• _What you will do_: Output exactly what appears from the line containing "(475, 601) = (443, 708): pink" to the end of the data below, and nothing more.

• _Data provided_:
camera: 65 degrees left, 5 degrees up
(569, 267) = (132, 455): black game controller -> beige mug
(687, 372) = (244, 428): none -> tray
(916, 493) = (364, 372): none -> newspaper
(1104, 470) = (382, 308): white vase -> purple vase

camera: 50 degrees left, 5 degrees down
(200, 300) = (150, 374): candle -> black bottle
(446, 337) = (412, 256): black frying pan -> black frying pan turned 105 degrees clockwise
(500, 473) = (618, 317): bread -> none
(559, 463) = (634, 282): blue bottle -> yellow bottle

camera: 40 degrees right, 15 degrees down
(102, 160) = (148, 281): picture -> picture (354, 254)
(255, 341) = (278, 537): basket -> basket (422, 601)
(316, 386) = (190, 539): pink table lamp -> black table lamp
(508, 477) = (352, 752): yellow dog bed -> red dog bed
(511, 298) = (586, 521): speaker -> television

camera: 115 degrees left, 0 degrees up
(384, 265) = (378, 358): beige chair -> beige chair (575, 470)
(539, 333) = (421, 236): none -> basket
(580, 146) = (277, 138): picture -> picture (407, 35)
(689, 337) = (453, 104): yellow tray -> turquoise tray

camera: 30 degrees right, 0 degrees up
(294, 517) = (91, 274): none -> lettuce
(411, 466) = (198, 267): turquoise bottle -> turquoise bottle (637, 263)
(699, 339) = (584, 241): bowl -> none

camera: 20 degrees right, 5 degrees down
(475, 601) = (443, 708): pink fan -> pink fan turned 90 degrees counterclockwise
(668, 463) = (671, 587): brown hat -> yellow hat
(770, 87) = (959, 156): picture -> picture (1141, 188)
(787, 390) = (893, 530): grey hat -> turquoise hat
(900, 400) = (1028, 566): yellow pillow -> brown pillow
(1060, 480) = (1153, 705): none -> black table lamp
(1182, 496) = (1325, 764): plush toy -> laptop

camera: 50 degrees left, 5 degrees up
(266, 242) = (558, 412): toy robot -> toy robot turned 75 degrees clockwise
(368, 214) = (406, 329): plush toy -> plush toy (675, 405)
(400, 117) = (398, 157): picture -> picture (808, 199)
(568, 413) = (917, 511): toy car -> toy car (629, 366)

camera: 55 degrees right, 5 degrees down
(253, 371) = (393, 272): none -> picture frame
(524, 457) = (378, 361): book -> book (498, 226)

• _Answer below_:
(475, 601) = (443, 708): pink fan -> pink fan turned 90 degrees counterclockwise
(668, 463) = (671, 587): brown hat -> yellow hat
(770, 87) = (959, 156): picture -> picture (1141, 188)
(787, 390) = (893, 530): grey hat -> turquoise hat
(900, 400) = (1028, 566): yellow pillow -> brown pillow
(1060, 480) = (1153, 705): none -> black table lamp
(1182, 496) = (1325, 764): plush toy -> laptop

camera: 50 degrees left, 5 degrees up
(266, 242) = (558, 412): toy robot -> toy robot turned 75 degrees clockwise
(368, 214) = (406, 329): plush toy -> plush toy (675, 405)
(400, 117) = (398, 157): picture -> picture (808, 199)
(568, 413) = (917, 511): toy car -> toy car (629, 366)

camera: 55 degrees right, 5 degrees down
(253, 371) = (393, 272): none -> picture frame
(524, 457) = (378, 361): book -> book (498, 226)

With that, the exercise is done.